What is required: For every record below, repeat the text exactly and pass over any image.

[Saved entries]
************

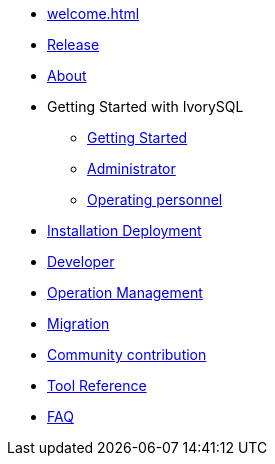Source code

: * xref:welcome.adoc[]
* xref:v1.4-en/IvorySQL1.4发行说明.adoc[Release]
* xref:v1.4-en/IvorySQL关于-英文版-0.2.adoc[About]
* Getting Started with IvorySQL
** xref:v1.4-en/IvorySQL入门-英文版-0.1.adoc[Getting Started]
** xref:v1.4-en/Administrator Guide.adoc[Administrator]
** xref:v1.4-en/IvorySQL运维人员指南-英文版-0.1.adoc[Operating personnel]
* xref:v1.4-en/安装部署-英文版-0.1.adoc[Installation Deployment]
* xref:v1.4-en/Developer Guide.adoc[Developer]
* xref:v1.4-en/运维管理指南-英文版-0.2.adoc[Operation Management]
* xref:v1.4-en/IvorySQL迁移指南-英文版-0.1.adoc[Migration]
* xref:v1.4-en/IvorySQL社区贡献指南-英文版-0.3.adoc[Community contribution]
* xref:v1.4-en/Tool Reference.adoc[Tool Reference]
* xref:v1.4-en/FAQ-en.adoc[FAQ]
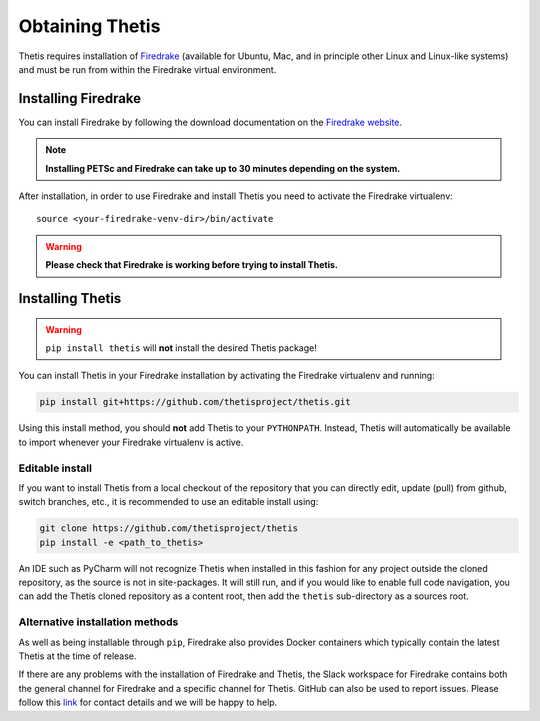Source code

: ==================
 Obtaining Thetis
==================

.. highlight:: none

Thetis requires installation of `Firedrake
<http://firedrakeproject.org>`_ (available for Ubuntu, Mac, and in
principle other Linux and Linux-like systems) and must be run from
within the Firedrake virtual environment.

Installing Firedrake
---------------------

You can install Firedrake by following the download documentation on the
`Firedrake website <http://firedrakeproject.org/install.html>`_.

.. note::

   **Installing PETSc and Firedrake can take up to 30 minutes depending on the system.**

After installation, in order to use Firedrake and install Thetis you need to activate the Firedrake
virtualenv::

   source <your-firedrake-venv-dir>/bin/activate

.. warning::

   **Please check that Firedrake is working before trying to install Thetis.**


Installing Thetis
------------------

.. warning::

   ``pip install thetis`` will **not** install the desired Thetis package!

You can install Thetis in your Firedrake installation by activating the Firedrake virtualenv and running:

.. code-block:: none

   pip install git+https://github.com/thetisproject/thetis.git

Using this install method, you should **not** add Thetis to your
``PYTHONPATH``. Instead, Thetis will automatically be available to import whenever your Firedrake virtualenv is active.

.. _editable-install:

Editable install
=============================================================================

If you want to install Thetis from a local checkout of the repository that you can directly edit, update (pull) from github, switch branches, etc., it is recommended to use an editable install using:

.. code-block:: none

   git clone https://github.com/thetisproject/thetis
   pip install -e <path_to_thetis>

An IDE such as PyCharm will not recognize Thetis when installed in this fashion for any project outside the cloned repository,
as the source is not in site-packages. It will still run, and if you would like to enable full code navigation, you
can add the Thetis cloned repository as a content root, then add the ``thetis`` sub-directory as a sources root.

.. _alternative-installation-methods:

Alternative installation methods
=================================

As well as being installable through ``pip``, Firedrake also provides Docker containers which typically contain the
latest Thetis at the time of release.

If there are any problems with the installation of Firedrake and Thetis, the Slack workspace for Firedrake contains both
the general channel for Firedrake and a specific channel for Thetis. GitHub can also be used to report issues. Please
follow this `link <https://thetisproject.org/contact.html>`_ for contact details and we will be happy to help.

************

Result:
Source code

: * xref:welcome.adoc[]
* xref:v1.4-en/IvorySQL1.4发行说明.adoc[Release]
* xref:v1.4-en/IvorySQL关于-英文版-0.2.adoc[About]
* Getting Started with IvorySQL
** xref:v1.4-en/IvorySQL入门-英文版-0.1.adoc[Getting Started]
** xref:v1.4-en/Administrator Guide.adoc[Administrator]
** xref:v1.4-en/IvorySQL运维人员指南-英文版-0.1.adoc[Operating personnel]
* xref:v1.4-en/安装部署-英文版-0.1.adoc[Installation Deployment]
* xref:v1.4-en/Developer Guide.adoc[Developer]
* xref:v1.4-en/运维管理指南-英文版-0.2.adoc[Operation Management]
* xref:v1.4-en/IvorySQL迁移指南-英文版-0.1.adoc[Migration]
* xref:v1.4-en/IvorySQL社区贡献指南-英文版-0.3.adoc[Community contribution]
* xref:v1.4-en/Tool Reference.adoc[Tool Reference]
* xref:v1.4-en/FAQ-en.adoc[FAQ]
Source code

: ==================
 Obtaining Thetis
==================

.. highlight:: none

Thetis requires installation of `Firedrake
<http://firedrakeproject.org>`_ (available for Ubuntu, Mac, and in
principle other Linux and Linux-like systems) and must be run from
within the Firedrake virtual environment.

Installing Firedrake
---------------------

You can install Firedrake by following the download documentation on the
`Firedrake website <http://firedrakeproject.org/install.html>`_.

.. note::

   **Installing PETSc and Firedrake can take up to 30 minutes depending on the system.**

After installation, in order to use Firedrake and install Thetis you need to activate the Firedrake
virtualenv::

   source <your-firedrake-venv-dir>/bin/activate

.. warning::

   **Please check that Firedrake is working before trying to install Thetis.**


Installing Thetis
------------------

.. warning::

   ``pip install thetis`` will **not** install the desired Thetis package!

You can install Thetis in your Firedrake installation by activating the Firedrake virtualenv and running:

.. code-block:: none

   pip install git+https://github.com/thetisproject/thetis.git

Using this install method, you should **not** add Thetis to your
``PYTHONPATH``. Instead, Thetis will automatically be available to import whenever your Firedrake virtualenv is active.

.. _editable-install:

Editable install
=============================================================================

If you want to install Thetis from a local checkout of the repository that you can directly edit, update (pull) from github, switch branches, etc., it is recommended to use an editable install using:

.. code-block:: none

   git clone https://github.com/thetisproject/thetis
   pip install -e <path_to_thetis>

An IDE such as PyCharm will not recognize Thetis when installed in this fashion for any project outside the cloned repository,
as the source is not in site-packages. It will still run, and if you would like to enable full code navigation, you
can add the Thetis cloned repository as a content root, then add the ``thetis`` sub-directory as a sources root.

.. _alternative-installation-methods:

Alternative installation methods
=================================

As well as being installable through ``pip``, Firedrake also provides Docker containers which typically contain the
latest Thetis at the time of release.

If there are any problems with the installation of Firedrake and Thetis, the Slack workspace for Firedrake contains both
the general channel for Firedrake and a specific channel for Thetis. GitHub can also be used to report issues. Please
follow this `link <https://thetisproject.org/contact.html>`_ for contact details and we will be happy to help.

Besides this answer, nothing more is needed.